After a few moments of her standing there dumbstruck, I stepped past her in pursuit of the cash register.

“Well, see you around.”

“Wait,” she said, reaching her hand out to stop me. “I don’t know what your plans are for the rest of the day, but I’m pretty good with hair dye…”

She let her gaze linger on my blonde roots.

“My house is just down the street,” she continued.

Her invitation took me by surprise considering the fact that we’d never been friends. Maybe I had a bright, scrolling marquee across my forehead that read “HELP. I’M IN NEED OF A FRIEND”, or perhaps it was the other way around. Either way, if going to Ashley's house delayed the inevitable return to mine, I was in.



Ashley’s house was just a few streets away from mine, close enough that I swore I could hear the rumble of Chase’s truck from my perch in her bathroom. She worked her way through my hair with the dye and I sat on a stool, watching her in the mirror.

“Nothing’s changed much since you’ve been gone.”

I raised my eyebrows, curious about what she meant.
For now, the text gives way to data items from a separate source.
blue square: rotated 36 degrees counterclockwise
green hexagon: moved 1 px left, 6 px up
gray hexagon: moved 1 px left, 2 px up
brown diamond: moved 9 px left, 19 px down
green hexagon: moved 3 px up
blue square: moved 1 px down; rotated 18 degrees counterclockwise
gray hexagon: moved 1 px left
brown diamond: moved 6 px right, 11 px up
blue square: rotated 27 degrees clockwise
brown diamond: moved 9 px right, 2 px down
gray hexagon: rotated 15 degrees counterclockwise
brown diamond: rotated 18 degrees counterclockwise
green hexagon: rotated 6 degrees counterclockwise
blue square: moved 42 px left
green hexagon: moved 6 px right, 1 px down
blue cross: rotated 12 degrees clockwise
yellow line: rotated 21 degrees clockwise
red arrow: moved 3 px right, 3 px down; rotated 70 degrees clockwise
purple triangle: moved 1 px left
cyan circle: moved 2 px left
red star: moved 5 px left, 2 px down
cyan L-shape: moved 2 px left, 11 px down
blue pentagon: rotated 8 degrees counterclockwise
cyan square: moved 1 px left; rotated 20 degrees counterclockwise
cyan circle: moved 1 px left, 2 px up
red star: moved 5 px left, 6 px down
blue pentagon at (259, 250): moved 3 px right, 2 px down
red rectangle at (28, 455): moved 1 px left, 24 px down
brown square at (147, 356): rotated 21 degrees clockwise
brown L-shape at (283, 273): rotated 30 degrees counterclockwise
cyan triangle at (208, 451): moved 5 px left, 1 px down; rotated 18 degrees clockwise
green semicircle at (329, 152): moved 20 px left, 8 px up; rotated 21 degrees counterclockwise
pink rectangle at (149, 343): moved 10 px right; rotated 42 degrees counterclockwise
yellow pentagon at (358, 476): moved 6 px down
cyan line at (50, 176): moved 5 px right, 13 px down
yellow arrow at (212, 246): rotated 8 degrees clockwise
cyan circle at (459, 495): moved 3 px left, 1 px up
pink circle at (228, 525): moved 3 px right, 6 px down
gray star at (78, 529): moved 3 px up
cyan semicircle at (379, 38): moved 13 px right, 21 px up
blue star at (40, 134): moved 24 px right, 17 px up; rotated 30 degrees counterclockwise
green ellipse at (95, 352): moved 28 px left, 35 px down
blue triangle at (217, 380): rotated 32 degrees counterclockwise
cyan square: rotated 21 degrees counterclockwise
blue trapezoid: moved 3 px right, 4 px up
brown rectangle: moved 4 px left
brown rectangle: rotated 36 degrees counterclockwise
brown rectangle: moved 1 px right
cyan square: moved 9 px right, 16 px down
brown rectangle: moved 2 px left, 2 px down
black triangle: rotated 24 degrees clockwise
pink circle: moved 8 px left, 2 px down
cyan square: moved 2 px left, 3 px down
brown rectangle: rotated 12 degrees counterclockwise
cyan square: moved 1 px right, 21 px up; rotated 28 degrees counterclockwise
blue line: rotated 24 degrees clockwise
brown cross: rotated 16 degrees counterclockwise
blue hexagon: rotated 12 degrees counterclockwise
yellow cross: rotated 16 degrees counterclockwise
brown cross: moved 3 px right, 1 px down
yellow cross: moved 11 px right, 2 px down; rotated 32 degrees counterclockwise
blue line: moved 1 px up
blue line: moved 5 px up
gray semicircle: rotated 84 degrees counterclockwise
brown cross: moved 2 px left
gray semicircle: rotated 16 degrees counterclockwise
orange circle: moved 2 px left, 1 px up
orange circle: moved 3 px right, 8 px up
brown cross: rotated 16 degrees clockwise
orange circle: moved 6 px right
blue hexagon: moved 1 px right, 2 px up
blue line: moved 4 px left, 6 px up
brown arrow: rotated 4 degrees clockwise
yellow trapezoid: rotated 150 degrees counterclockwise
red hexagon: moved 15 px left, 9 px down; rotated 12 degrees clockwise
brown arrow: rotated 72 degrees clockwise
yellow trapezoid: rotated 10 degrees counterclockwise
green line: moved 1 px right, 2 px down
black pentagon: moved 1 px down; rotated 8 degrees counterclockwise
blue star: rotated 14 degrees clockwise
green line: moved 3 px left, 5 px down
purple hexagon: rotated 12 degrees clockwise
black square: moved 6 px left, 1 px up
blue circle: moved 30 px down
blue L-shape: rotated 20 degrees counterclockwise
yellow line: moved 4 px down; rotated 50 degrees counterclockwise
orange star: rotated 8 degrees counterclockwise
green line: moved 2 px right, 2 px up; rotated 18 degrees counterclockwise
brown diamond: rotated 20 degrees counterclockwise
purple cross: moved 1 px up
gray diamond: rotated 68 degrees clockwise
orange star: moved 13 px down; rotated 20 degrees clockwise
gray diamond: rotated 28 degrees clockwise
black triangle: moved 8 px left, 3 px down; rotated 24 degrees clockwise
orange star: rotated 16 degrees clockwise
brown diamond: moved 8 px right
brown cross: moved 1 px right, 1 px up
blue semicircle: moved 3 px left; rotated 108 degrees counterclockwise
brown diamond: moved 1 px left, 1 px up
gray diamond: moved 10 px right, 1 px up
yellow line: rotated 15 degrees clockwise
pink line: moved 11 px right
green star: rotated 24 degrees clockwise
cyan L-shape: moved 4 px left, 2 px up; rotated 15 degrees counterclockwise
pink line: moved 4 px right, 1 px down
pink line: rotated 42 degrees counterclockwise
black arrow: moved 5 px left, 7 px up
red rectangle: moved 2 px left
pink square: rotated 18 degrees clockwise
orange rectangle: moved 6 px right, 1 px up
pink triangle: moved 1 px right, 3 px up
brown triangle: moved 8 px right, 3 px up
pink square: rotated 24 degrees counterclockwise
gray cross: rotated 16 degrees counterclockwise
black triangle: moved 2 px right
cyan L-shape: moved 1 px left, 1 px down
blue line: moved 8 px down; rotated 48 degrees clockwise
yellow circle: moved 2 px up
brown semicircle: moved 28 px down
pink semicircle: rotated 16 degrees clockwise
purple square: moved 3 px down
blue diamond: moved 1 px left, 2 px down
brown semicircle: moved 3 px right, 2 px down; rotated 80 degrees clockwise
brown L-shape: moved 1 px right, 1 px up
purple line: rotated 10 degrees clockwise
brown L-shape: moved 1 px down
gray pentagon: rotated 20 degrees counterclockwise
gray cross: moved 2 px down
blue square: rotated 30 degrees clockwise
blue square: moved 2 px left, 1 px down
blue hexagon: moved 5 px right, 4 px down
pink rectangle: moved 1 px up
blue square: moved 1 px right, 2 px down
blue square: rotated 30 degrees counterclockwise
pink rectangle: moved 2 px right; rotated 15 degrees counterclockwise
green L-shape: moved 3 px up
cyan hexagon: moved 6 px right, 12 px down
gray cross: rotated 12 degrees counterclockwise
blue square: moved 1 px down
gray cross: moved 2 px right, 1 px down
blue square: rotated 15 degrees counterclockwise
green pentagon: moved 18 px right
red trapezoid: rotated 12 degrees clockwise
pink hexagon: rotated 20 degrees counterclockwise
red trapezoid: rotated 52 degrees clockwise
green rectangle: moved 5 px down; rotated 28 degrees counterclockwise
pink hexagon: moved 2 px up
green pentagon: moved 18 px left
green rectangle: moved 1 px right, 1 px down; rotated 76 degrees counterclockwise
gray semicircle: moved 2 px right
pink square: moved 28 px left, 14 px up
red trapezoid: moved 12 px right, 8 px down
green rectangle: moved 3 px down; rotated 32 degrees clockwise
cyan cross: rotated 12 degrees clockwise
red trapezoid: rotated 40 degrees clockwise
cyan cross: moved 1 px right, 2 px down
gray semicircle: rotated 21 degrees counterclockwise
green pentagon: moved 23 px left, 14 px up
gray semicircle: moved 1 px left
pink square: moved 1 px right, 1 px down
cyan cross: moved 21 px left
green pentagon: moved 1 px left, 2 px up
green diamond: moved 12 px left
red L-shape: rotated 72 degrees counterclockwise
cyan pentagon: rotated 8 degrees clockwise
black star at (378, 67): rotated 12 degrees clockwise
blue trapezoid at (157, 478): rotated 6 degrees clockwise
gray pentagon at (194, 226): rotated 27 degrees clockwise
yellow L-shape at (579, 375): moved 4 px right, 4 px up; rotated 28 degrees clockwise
“Kimberly and the dance team girls are still popular. Josh Hastings is still the quarterback and he’s tied with Trent Bailey for second. It sort of depends on if you prefer jocks or bad boys.”

“Second...like, second place?”

Her brown eyes met mine in the mirror. “For hottest guy at school.”

In a small town like Blackwater, it was slim pickings when it came to guys. I had forgotten that any girl in school would have been able to spout the most eligible guys in our class off the top of her head.

“I personally think Trent is cuter,” she said.

I remembered Trent. He had black hair and perfectly imperfect features. Before I’d left town, he’d already been arrested three times, ranging from small time drug dealing to underage drinking. If Ashley referred to him as a bad boy, chances were he hadn’t changed his ways during my time away.

“And you already know who holds the number one spot,” she smirked.

Chase.

I bit down on the inside of my cheek. “Can we talk about something else?”

She blushed and ducked her to head to reach for another hair clip.

“Oh, uh, sure.”

I’d embarrassed her.

“What are you doing tonight?” I asked.

For one, I wanted her to know that I wasn’t going to ditch her after she finished dying my hair; I wasn’t in a position to turn down friends. Also, I didn’t want to go home.

Her eyes widened with hope. “Actually, there’s this party over at—”

“Sounds good,” I interrupted, offering her my best attempt at a real smile.





Chapter Five


Chase





My dad had inherited a repair shop in the town square from his father, who’d inherited it from my great-grandfather. There was a 1950s sign out front that boasted, “If it’s broken, we can fix it.” As a kid, I’d learned how to fix everything from toasters to washing machines, but my real forte was repairing vintage cameras. We didn’t get many of them in the shop, so few in fact that my dad had always cast them aside to me. It wasn’t worth his time to learn how to fix them.

I broke the first four cameras he gave me. They were difficult repairs, but tinkering with them felt like a puzzle, a puzzle with big payouts in the end. Vintage Polaroid cameras went for a hundred dollars, but restored Leicas could go for a couple thousand. Leicas were my specialty.